Sounds like a great solution to my issue with slicing, I will test it!

Well, I did some tests and select() does not seem so cheap, here is what I tested:

from torch.nn.functional import relu
import torch

def complex_relu(input_r,input_i):
    return relu(input_r), relu(input_i)

def complex_relu2(complex_input):
    return torch.stack((relu(complex_input[...,0]), relu(complex_input[...,1])), dim = -1)


def complex_relu3(complex_input):
    complex_input[...,0] = relu(complex_input.select(-1, 0))
    complex_input[...,1] = relu(complex_input.select(-1, 1))
    return complex_input

def complex_relu4(complex_input):
    return torch.stack((relu(complex_input.select(-1, 0)), relu(complex_input[...,1])), dim = -1)

device = torch.device("cuda:0" )

n = 1000
X_r = torch.randn(n,n).to(device)
X_i = torch.randn(n,n).to(device)
X = torch.stack((X_r,X_i),dim=-1).to(device)
%timeit complex_relu(X_r,X_i)

33.1 µs ± 6.04 ns per loop (mean ± std. dev. of 7 runs, 10000 loops each)

%timeit complex_relu2(X)

148 µs ± 32.6 ns per loop (mean ± std. dev. of 7 runs, 10000 loops each)

%timeit complex_relu3(X)

130 µs ± 12.5 ns per loop (mean ± std. dev. of 7 runs, 10000 loops each)

%timeit complex_relu4(X)

148 µs ± 33.1 ns per loop (mean ± std. dev. of 7 runs, 10000 loops each)

So, any thoughts on how to have the two layer system to be as fast as the two separate arguments?

Obviously, this one is a good option for relu:

def complex_relu5(complex_input):
    return torch.clamp(complex_input,min = 0)

31.6 µs ± 1.7 ns per loop (mean ± std. dev. of 7 runs, 10000 loops each)

Still, for other types of functions, I would still need to slice/stack real and imaginary part.

Hi,

I would guess that most of the runtime there comes from the .stack() function, not how you do the slicing.

Also be careful if you’re doing timings on cuda because the api is asynchronous. So you need to introduce torch.cuda.synchronize() to make sure you measure actual runtimes.

Thanks for the tip, I did not know.

Stacking slows down the code but slicing too:

A = torch.randn(20000).to(device)
%timeit AA = A
%timeit AA = A[:-1]
%timeit A[:-1] = A[:-1]

18.4 ns ± 3.15 ns per loop (mean ± std. dev. of 7 runs, 10000000 loops each)
1.7 µs ± 3.3 ns per loop (mean ± std. dev. of 7 runs, 1000000 loops each)
14.6 µs ± 2.1 µs per loop (mean ± std. dev. of 7 runs, 10000 loops each)

Is that the best I can do?

Moreover, I discovered that there is now complex value related functions with PyTorch!
https://pytorch.org/docs/stable/torch.html

We find torch.angle(), torch.real() and torch.imag().

So I upgraded PyTorch to the latest (1.5) on my calculation server and ran the usage example from the official website for the torch.angle() function:

torch.angle(torch.tensor([-1 + 1j, -2 + 2j, 3 - 3j]))*180/3.14159

and got:

RuntimeError: Could not infer dtype of complex

Instead of the results from PyTorch documentation:

tensor([ 135.,  135,  -45])

If there is still no official complex tensor support, how one can use those functions?

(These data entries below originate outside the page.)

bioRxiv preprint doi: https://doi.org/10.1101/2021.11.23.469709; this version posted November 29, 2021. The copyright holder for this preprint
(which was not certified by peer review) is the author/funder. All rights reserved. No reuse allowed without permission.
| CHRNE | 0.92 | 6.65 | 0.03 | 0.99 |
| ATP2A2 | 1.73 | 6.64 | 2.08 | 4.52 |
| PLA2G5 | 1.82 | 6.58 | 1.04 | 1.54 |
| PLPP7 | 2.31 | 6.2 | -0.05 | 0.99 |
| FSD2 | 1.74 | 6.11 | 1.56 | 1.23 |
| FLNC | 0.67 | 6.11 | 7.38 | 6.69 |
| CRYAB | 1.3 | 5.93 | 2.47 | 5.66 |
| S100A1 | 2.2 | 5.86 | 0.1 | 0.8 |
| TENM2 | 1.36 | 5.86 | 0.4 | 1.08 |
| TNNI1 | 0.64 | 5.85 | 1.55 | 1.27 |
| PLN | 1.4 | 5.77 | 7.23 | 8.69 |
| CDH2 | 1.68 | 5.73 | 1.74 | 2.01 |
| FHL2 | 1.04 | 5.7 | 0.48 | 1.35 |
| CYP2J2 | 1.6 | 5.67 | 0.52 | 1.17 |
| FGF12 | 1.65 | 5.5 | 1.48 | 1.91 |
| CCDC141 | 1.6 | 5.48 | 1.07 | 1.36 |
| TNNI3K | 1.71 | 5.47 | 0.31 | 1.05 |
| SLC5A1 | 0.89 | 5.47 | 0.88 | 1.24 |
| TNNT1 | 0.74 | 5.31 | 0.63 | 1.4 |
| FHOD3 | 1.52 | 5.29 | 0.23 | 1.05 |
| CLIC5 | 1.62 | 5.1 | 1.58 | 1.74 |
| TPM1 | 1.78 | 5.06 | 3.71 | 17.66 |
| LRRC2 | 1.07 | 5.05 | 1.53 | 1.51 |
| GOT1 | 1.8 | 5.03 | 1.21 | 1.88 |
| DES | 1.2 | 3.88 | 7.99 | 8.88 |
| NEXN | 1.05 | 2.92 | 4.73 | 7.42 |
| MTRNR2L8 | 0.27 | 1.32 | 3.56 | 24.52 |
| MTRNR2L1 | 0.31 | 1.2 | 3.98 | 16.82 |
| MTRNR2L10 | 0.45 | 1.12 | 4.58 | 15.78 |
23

We are starting to do so. But not many functions are implemented yet I’m afraid.

Is that the best I can do?

1 micro second is actually quite good already for pytorch standard. This is basically only the overhead of the framework. You won’t find any pytorch function that is cheaper than that.

Good to know, thanks!

About the complex tensors, as it is on the official documentation, can anybody tell me how to reproduce the output of the example?

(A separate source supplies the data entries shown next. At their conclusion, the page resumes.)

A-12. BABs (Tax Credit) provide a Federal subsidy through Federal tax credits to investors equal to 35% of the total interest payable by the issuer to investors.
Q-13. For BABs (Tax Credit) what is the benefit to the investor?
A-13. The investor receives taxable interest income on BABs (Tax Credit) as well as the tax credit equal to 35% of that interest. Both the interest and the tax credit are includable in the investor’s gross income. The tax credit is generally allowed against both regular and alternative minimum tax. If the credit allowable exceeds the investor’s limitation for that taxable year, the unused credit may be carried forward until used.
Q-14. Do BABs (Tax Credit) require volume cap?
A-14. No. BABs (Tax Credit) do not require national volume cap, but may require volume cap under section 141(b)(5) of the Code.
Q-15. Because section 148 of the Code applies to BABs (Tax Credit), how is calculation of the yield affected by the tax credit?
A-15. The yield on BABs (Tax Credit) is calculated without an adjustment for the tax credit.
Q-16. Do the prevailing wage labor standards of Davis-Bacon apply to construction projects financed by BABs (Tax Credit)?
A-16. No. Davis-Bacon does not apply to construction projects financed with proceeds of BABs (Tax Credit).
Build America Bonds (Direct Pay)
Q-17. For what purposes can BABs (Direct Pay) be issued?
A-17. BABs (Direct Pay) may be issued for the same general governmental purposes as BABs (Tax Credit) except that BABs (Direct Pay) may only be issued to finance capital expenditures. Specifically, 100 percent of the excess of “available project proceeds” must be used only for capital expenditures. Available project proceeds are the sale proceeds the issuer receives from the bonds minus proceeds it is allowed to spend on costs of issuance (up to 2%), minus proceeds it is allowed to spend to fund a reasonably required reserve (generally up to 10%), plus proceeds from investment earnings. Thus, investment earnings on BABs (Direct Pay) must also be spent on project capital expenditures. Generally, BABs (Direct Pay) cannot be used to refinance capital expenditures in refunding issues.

You’ll need to install the extension mentioned earlier, https://gitlab.com/pytorch-complex/pytorch-cpu-strided-complex , first, before the complex operations work. We’re planning to move them into PyTorch, maybe even by 1.5, so you don’t have to do a complicated installation step first.

I did (though I had to modify the .cpp that seems to use an older version of the API), but even after a successful compilation and installation, it fails the tests. Never mind, if it goes in the next release, I am good with it. Thanks!

Will it be only CPU though?

As of 1.7.0, complex numbers largely work as expected, but a substantial number of functions aren’t implemented with CUDA acceleration or backwards propagation.
However, if you’re happy to take your own derivatives and not use the GPU acceleration, it works great.

Also when you find an unimplemented feature you need, check the issues on GitHub first, but feel free to create an issue.